[Work instructions] Reproduce, exactly, the lines of the material below from the line containing "left hip: (762, 169)" through the line containing "left ear: (390, 68)", with both end lines included and nothing else.

[Available records]
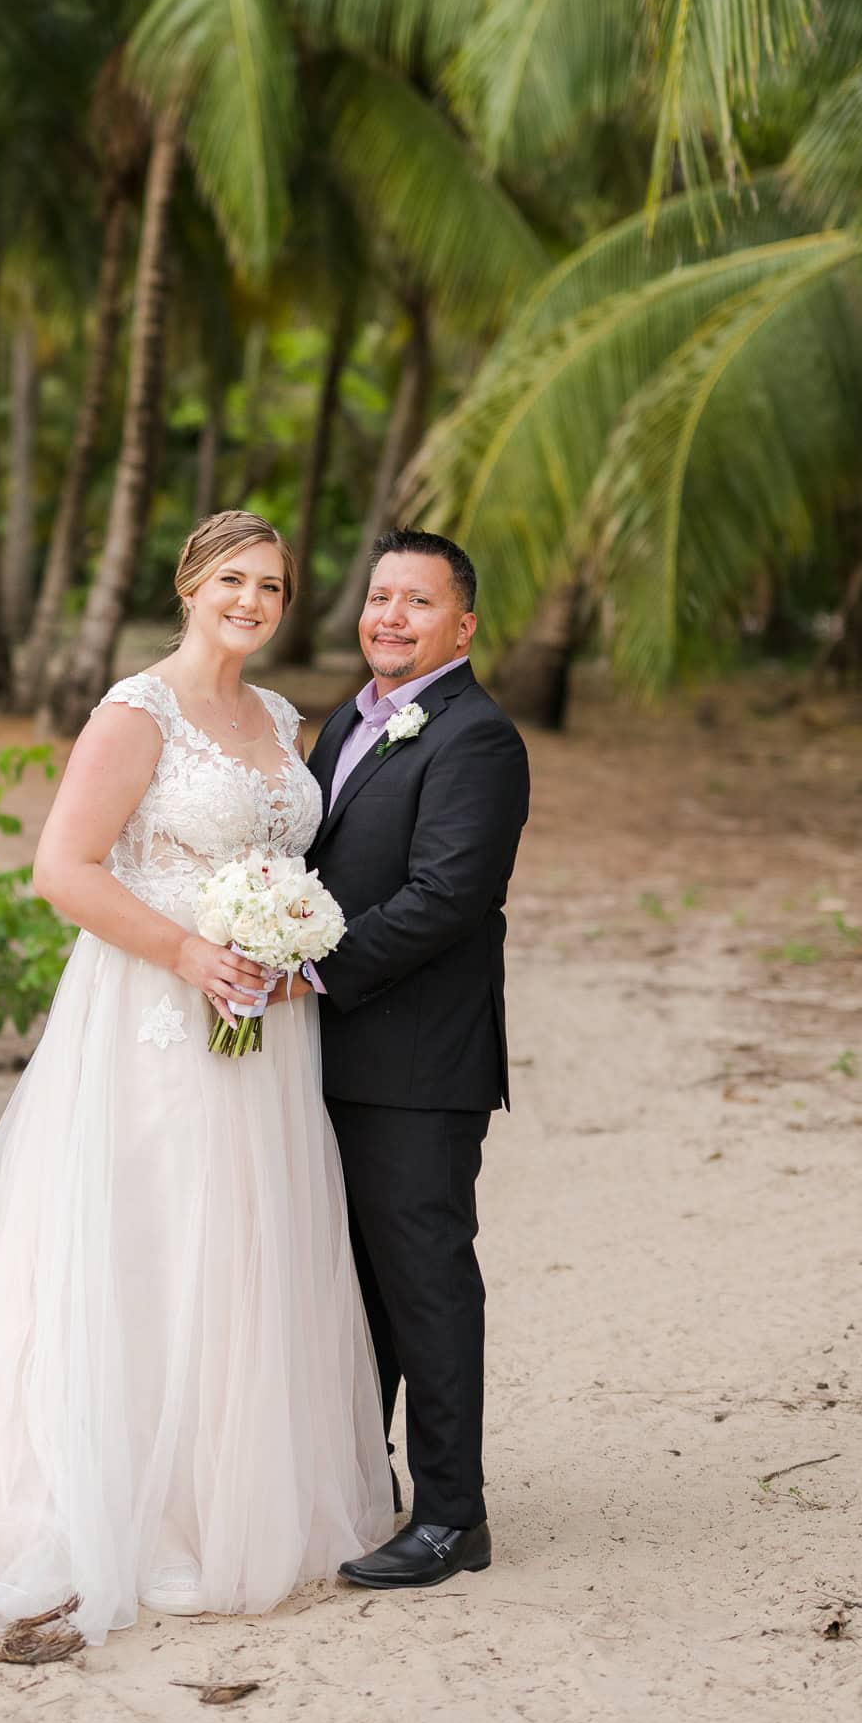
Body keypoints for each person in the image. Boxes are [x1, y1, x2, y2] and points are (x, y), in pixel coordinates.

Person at [0, 512, 390, 1657]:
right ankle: (122, 1510)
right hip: (155, 1012)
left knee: (246, 1243)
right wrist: (193, 950)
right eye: (234, 579)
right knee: (157, 1237)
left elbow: (295, 856)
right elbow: (61, 868)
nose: (253, 601)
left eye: (275, 587)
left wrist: (284, 938)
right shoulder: (136, 710)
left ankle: (223, 1497)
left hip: (263, 1024)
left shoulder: (285, 720)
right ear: (190, 584)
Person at [278, 528, 530, 1590]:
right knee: (354, 1284)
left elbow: (446, 897)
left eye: (416, 602)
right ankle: (365, 1484)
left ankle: (453, 1518)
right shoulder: (351, 719)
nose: (389, 616)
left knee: (425, 1281)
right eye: (380, 596)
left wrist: (313, 970)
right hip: (330, 1054)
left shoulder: (478, 738)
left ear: (461, 626)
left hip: (420, 1063)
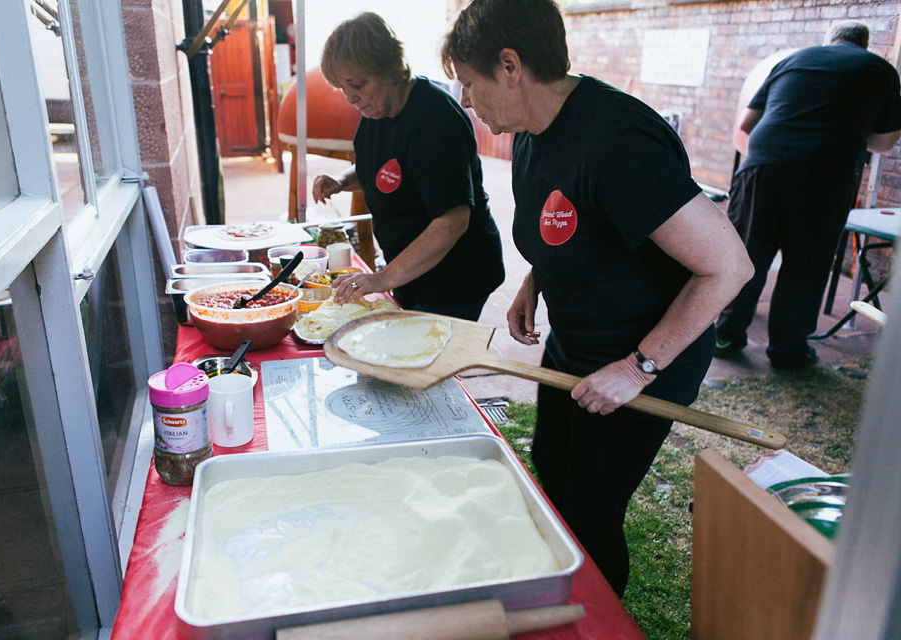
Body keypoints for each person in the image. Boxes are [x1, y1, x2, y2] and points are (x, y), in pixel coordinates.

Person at [441, 0, 753, 597]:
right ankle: (563, 601)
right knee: (554, 484)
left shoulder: (619, 141)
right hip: (577, 344)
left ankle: (598, 620)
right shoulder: (533, 132)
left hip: (643, 357)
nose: (466, 102)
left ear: (510, 66)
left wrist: (638, 368)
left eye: (469, 84)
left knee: (589, 512)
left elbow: (729, 267)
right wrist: (537, 280)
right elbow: (572, 222)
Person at [714, 20, 901, 370]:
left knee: (746, 256)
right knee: (805, 266)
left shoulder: (792, 60)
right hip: (825, 178)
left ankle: (724, 335)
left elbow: (745, 127)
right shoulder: (880, 69)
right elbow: (884, 142)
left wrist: (757, 165)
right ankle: (787, 352)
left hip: (762, 169)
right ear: (863, 44)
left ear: (829, 41)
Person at [312, 12, 505, 321]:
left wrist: (383, 278)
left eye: (357, 85)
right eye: (342, 88)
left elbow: (452, 220)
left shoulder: (434, 119)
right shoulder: (377, 110)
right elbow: (387, 171)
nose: (350, 97)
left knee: (425, 360)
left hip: (455, 277)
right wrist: (341, 180)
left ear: (390, 68)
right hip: (409, 272)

[Your response]
left hip: (762, 169)
right ear: (863, 44)
left ear: (829, 41)
Person at [312, 12, 505, 321]:
left wrist: (383, 278)
left eye: (357, 85)
right eye: (342, 88)
left elbow: (452, 220)
left shoulder: (434, 119)
right shoulder: (377, 110)
right elbow: (387, 171)
nose: (350, 97)
left knee: (425, 360)
left hip: (455, 277)
right wrist: (341, 180)
left ear: (390, 68)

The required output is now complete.